Bylaws of the

Chinese American Association of Newton (CAAN)

Newton, Massachusetts

2nd draft

December 24, 2015


Article I Name
Article II Fiscal Year
Article III Purposes
Article IV Basic Policies
Article V Membership
Article VI Executive Committee
Article VII Subcommittees
Article VIII Elections
Article IX Duties of Officers
Article X Indemnification
Article XI              Periodic Reviews and Revisions





Chinese American Association of Newton


ARTICLE I:               NAME

The name of this organization is Chinese American Association Newton, and doing business as Chinese American Association of Newton or CAAN. The Chinese American Association of Newton registered in the City of Newton, Massachusetts.

For convenience, the organization shall be referred to in these bylaws as the Chinese American Association Newton, “CAAN” or as the “Association.”



The fiscal year of the Association shall begin on January 1 and end on December 31.



Section 1:

The purposes of CAAN are as follows:

  • To represent Chinese-American interests in important city-wide activities especially, but not limited to, cultural and public school education, local issues, and diversity.
  • To provide members with opportunities for involvement in the Newton community through volunteerism, networking, and social events.

Section 2:

The purposes of CAAN are promoted through advocacy, cultural awareness, and educational programs directed toward city residents, officials, and the general public; developed through designated projects and programs; and governed and qualified by the basic policies set forth in Article IV below.




The following are the basic policies of the CAAN:

  1. The organization shall be nonsectarian, and nonpartisan.
  2. The organization shall work with city officials, residents, and groups as needed, consistent with achievement of the Association mission statement. CAAN shall seek to participate in decision making process(es), where possible, to achieve the goals of the Association and/or specific CAAN programs.
  3. The organization shall work to promote the CAAN missions and specific program objectives. The Association shall seek to promote collaboration between individuals and groups, as needed, and the community at large.

_ _ _ _ _ _ _

#### [WORK REQUEST 1]
Answer these questions from the CAAN bylaws:
(a) On what dates does the Association's fiscal year begin and end?
(b) In what city is the Chinese American Association of Newton registered?
(c) Under the first basic policy, what two things shall the organization be?
#### [WORK REQUEST 2]
Update the stretch of the CAAN bylaws from "The purposes of CAAN are as" through "issues, and diversity." so that "diversity" becomes "inclusion", and write out the revised passage.

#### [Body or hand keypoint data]

_ _ _ _ _ _ _

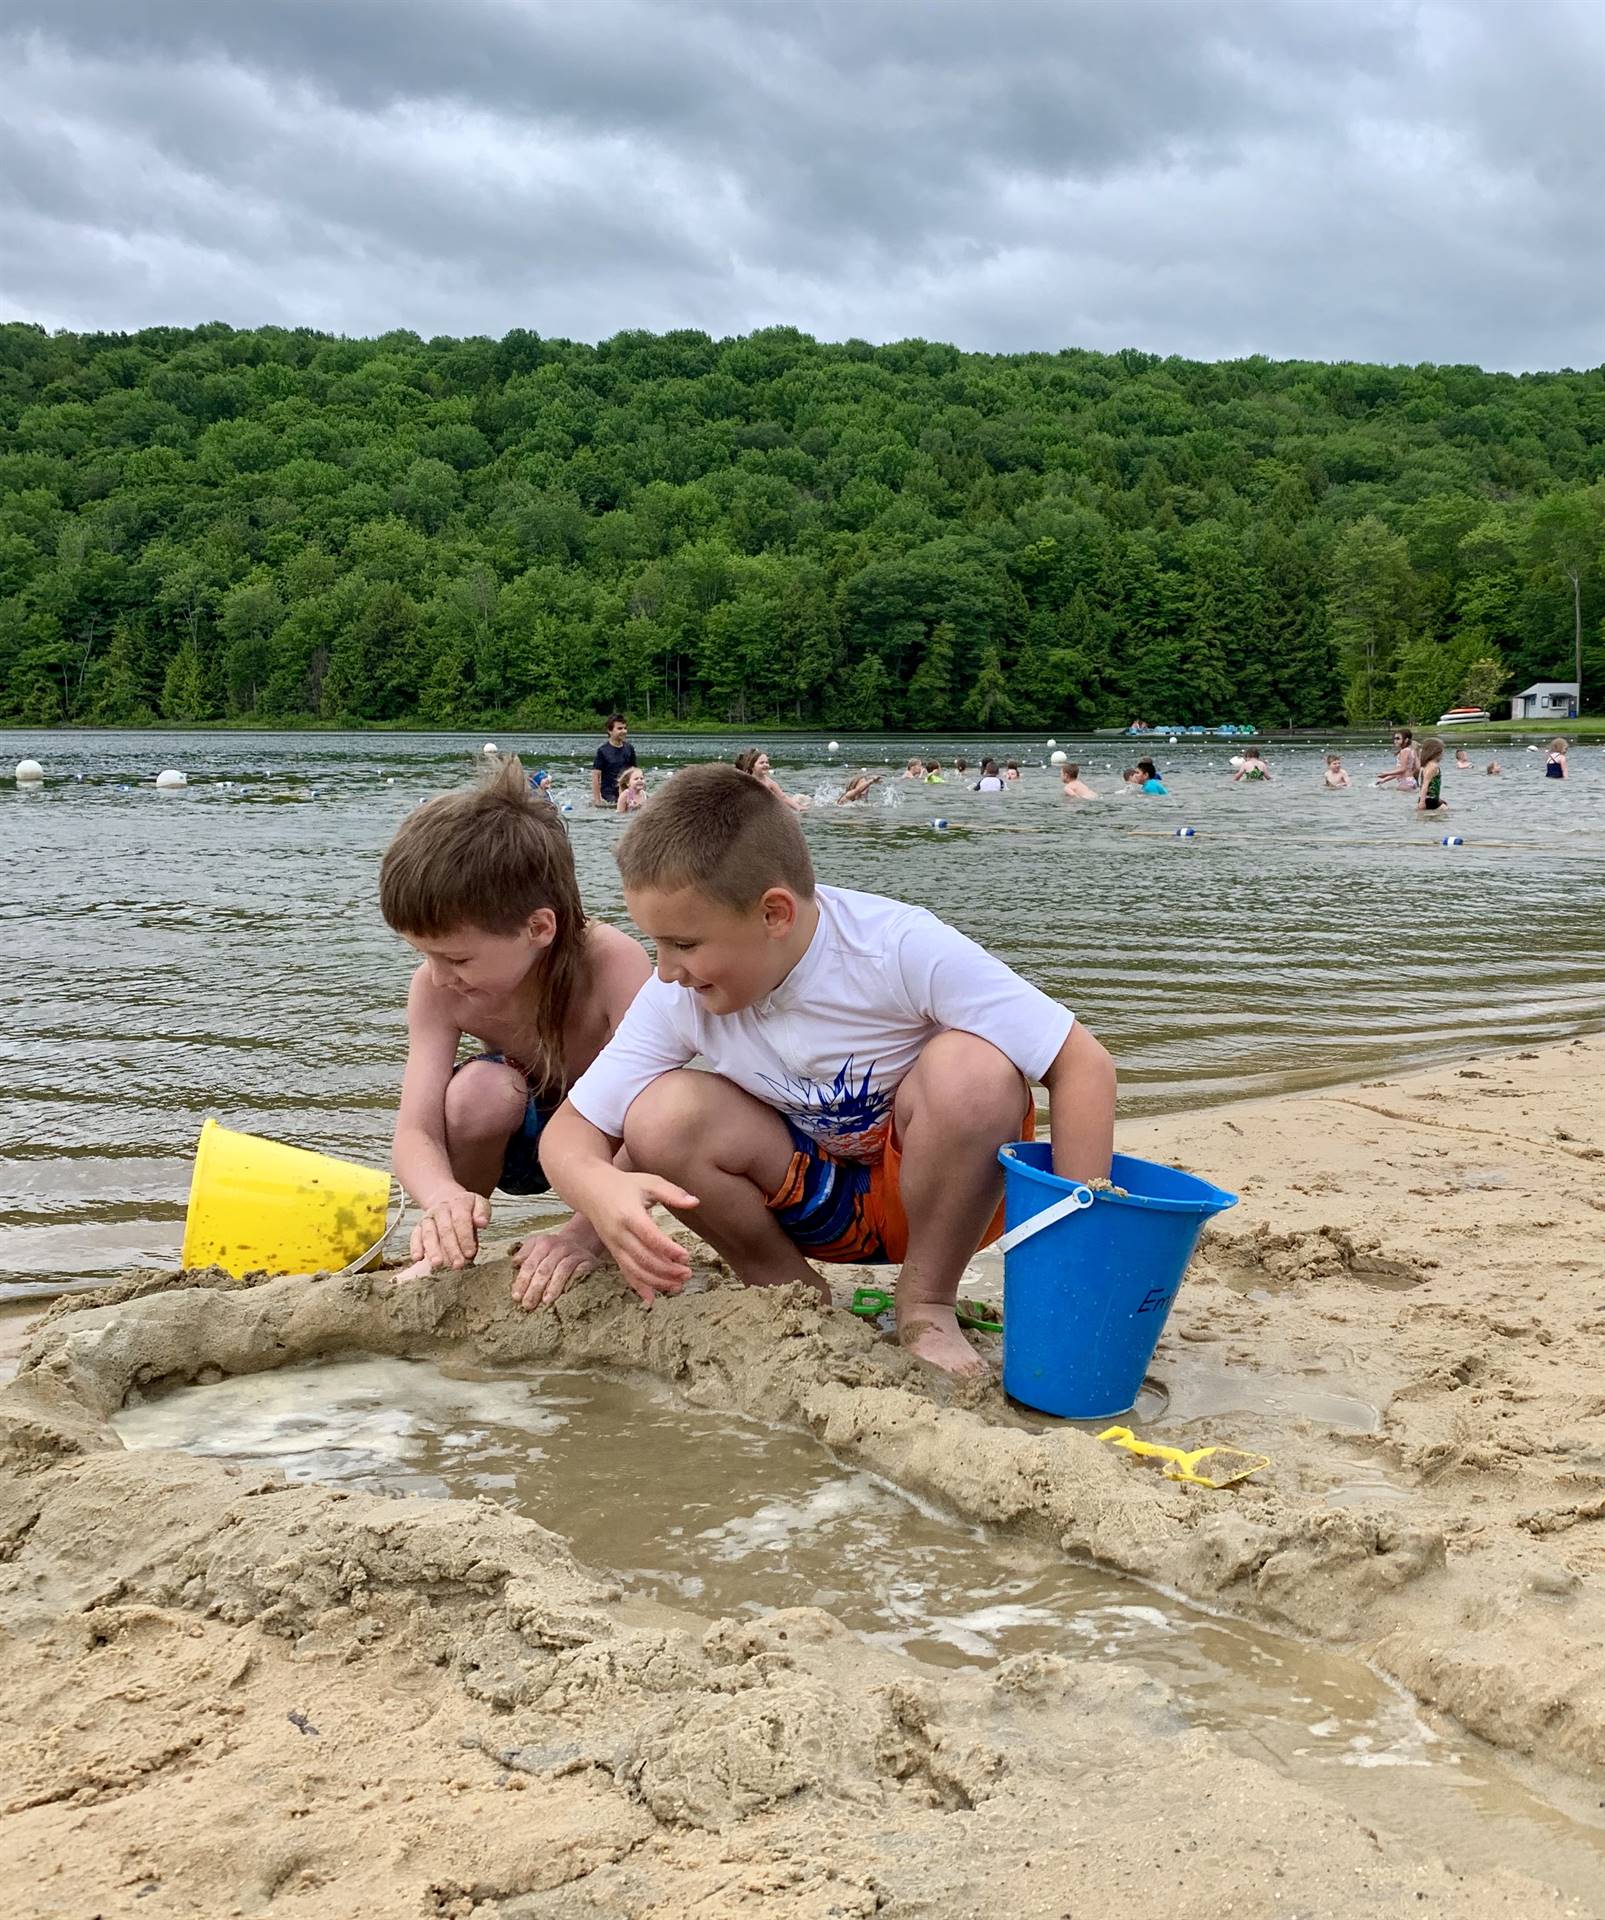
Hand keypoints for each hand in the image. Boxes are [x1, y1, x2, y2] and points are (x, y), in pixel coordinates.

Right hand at [408, 1188, 490, 1269]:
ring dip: (433, 1250)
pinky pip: (415, 1236)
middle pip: (445, 1229)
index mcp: (458, 1203)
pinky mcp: (419, 1227)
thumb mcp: (479, 1205)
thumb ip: (482, 1213)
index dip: (465, 1237)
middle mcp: (441, 1209)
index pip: (461, 1220)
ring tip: (437, 1264)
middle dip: (451, 1249)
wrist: (448, 1201)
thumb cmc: (467, 1209)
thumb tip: (481, 1222)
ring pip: (429, 1234)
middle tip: (457, 1264)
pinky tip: (418, 1258)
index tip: (470, 1253)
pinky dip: (415, 1247)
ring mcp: (428, 1218)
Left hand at [509, 1219, 604, 1310]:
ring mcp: (574, 1253)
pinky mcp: (588, 1261)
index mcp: (543, 1244)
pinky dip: (573, 1282)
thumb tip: (514, 1264)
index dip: (522, 1281)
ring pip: (562, 1271)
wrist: (579, 1242)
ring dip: (553, 1287)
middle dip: (534, 1288)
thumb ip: (524, 1254)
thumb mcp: (536, 1245)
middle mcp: (558, 1247)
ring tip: (546, 1301)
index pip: (530, 1265)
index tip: (517, 1297)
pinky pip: (580, 1272)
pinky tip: (568, 1293)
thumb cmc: (553, 1250)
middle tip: (528, 1305)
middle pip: (544, 1270)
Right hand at [584, 1172, 699, 1303]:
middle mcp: (619, 1233)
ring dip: (656, 1281)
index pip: (650, 1237)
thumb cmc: (624, 1184)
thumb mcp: (649, 1182)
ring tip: (677, 1285)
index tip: (686, 1256)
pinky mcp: (613, 1252)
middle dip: (666, 1270)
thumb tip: (695, 1202)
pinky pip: (625, 1272)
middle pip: (643, 1258)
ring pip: (634, 1270)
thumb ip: (672, 1193)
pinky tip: (652, 1299)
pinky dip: (638, 1286)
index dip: (668, 1249)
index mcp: (629, 1214)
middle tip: (687, 1273)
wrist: (591, 1189)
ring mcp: (614, 1245)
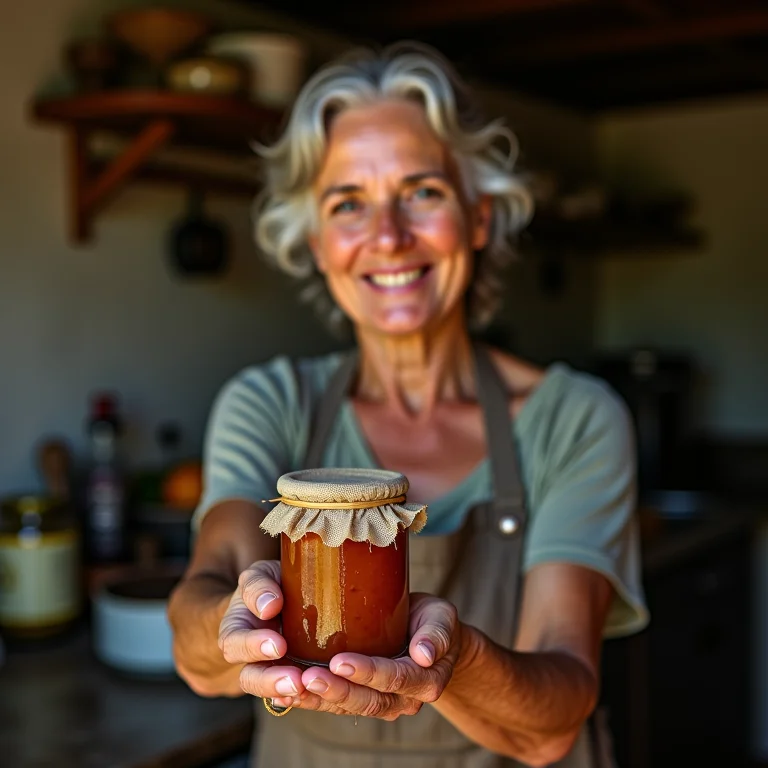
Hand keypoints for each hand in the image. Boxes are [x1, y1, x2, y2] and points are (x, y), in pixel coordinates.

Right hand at [218, 560, 305, 700]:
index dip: (254, 646)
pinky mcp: (287, 678)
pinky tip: (307, 697)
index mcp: (236, 628)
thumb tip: (269, 605)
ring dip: (284, 692)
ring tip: (303, 690)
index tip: (278, 645)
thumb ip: (259, 585)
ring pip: (267, 691)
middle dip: (268, 680)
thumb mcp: (260, 575)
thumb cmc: (269, 586)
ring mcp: (267, 670)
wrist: (276, 602)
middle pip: (248, 677)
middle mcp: (247, 656)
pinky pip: (286, 696)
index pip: (235, 641)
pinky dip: (294, 699)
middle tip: (294, 679)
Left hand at [260, 593, 462, 720]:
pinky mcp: (359, 699)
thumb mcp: (442, 618)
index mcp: (424, 680)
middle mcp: (402, 699)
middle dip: (336, 690)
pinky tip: (284, 694)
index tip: (340, 661)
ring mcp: (380, 703)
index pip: (394, 678)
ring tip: (291, 686)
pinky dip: (309, 701)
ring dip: (318, 699)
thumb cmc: (433, 621)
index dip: (367, 672)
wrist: (429, 636)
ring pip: (347, 707)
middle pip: (368, 699)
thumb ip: (437, 633)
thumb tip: (425, 654)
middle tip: (308, 677)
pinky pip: (334, 705)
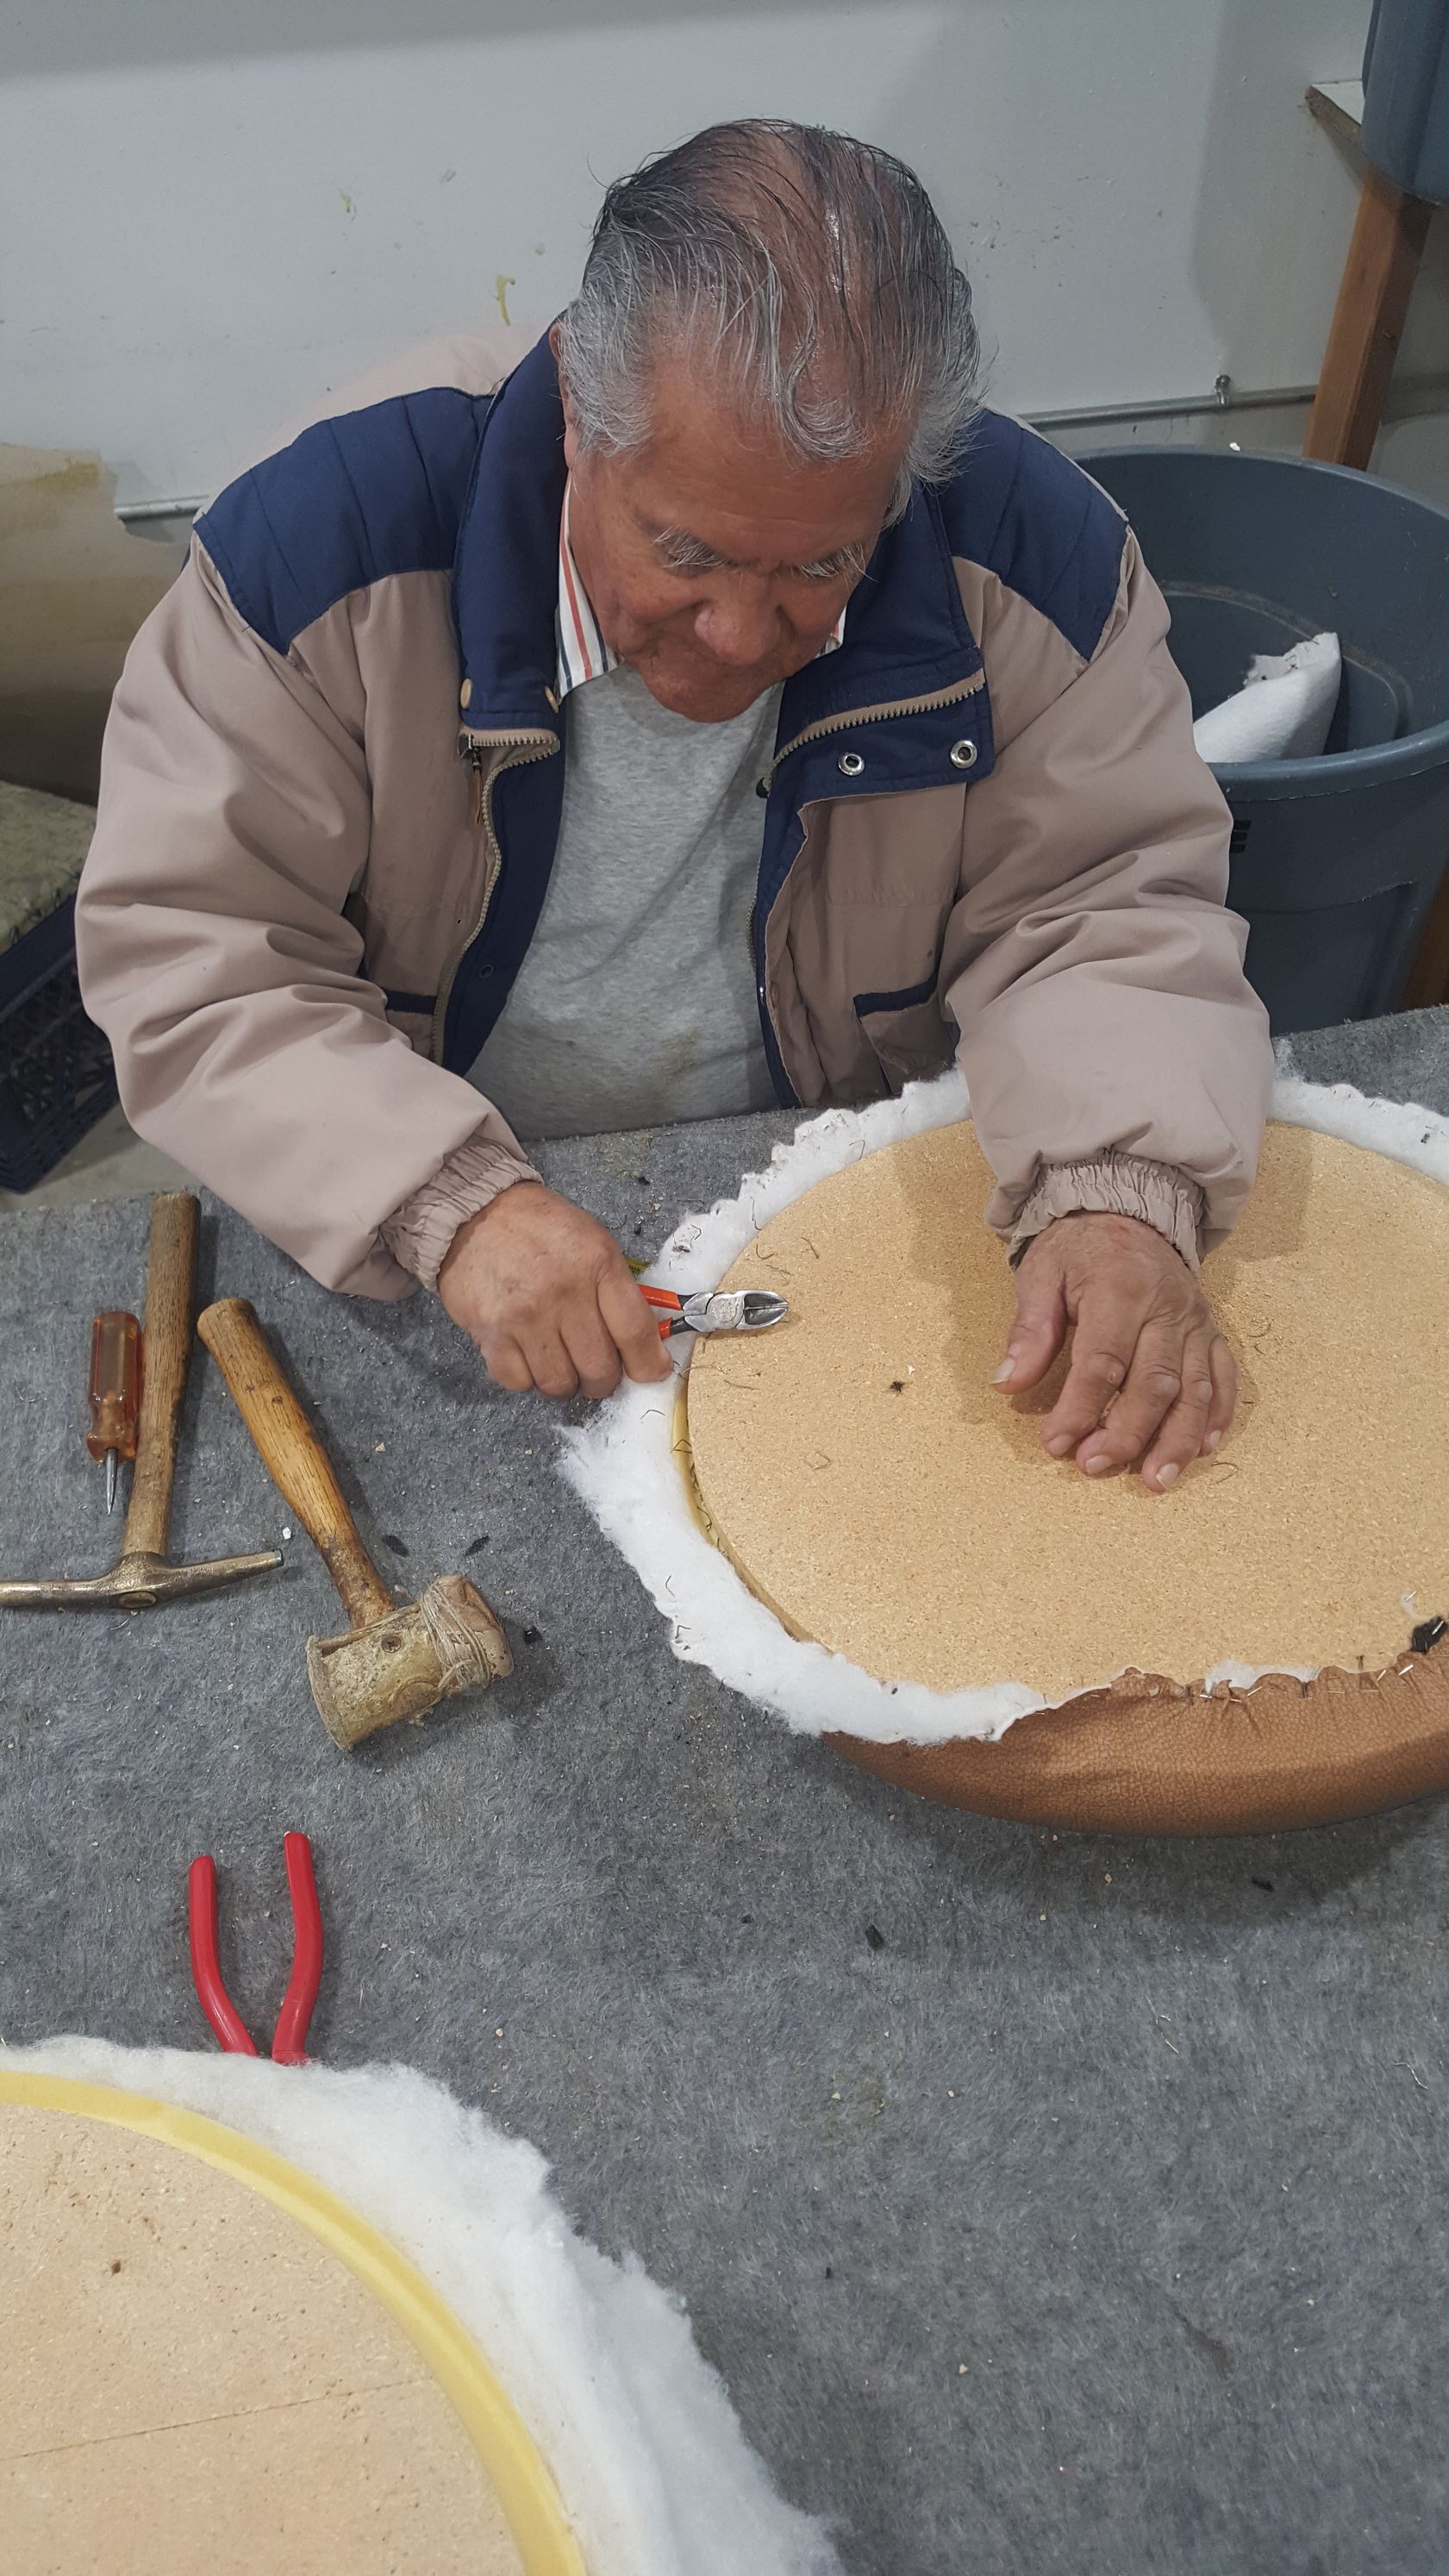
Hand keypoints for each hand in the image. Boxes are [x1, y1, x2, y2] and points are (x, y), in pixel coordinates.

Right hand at [438, 1181, 672, 1398]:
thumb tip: (641, 1347)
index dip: (647, 1364)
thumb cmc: (539, 1228)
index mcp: (597, 1264)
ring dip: (563, 1381)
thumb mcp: (592, 1241)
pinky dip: (525, 1378)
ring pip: (559, 1384)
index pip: (635, 1331)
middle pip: (599, 1370)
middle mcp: (564, 1293)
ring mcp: (526, 1316)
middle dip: (601, 1379)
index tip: (649, 1373)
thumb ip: (616, 1291)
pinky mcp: (491, 1333)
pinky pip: (519, 1383)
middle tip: (594, 1367)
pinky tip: (525, 1354)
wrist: (474, 1211)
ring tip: (557, 1358)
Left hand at [995, 1211, 1235, 1490]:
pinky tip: (1201, 1449)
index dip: (1079, 1409)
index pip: (1102, 1362)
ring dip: (1176, 1440)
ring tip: (1154, 1481)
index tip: (1056, 1443)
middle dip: (1126, 1432)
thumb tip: (1007, 1382)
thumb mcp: (1041, 1273)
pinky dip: (1215, 1415)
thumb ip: (1028, 1330)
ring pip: (1195, 1389)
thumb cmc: (1080, 1247)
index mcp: (1119, 1289)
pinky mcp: (1211, 1332)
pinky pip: (1223, 1376)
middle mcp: (1165, 1308)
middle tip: (1093, 1466)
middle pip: (1154, 1382)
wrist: (1129, 1210)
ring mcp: (1194, 1322)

_ _ _ _ _ _ _

#### [WRITTEN ANSWER 1]
(a) It begins on January 1 and ends on December 31.
(b) The City of Newton, Massachusetts.
(c) Nonsectarian and nonpartisan.

#### [WRITTEN ANSWER 2]
The purposes of CAAN are as follows:

  • To represent Chinese-American interests in important city-wide activities especially, but not limited to, cultural and public school education, local issues, and inclusion.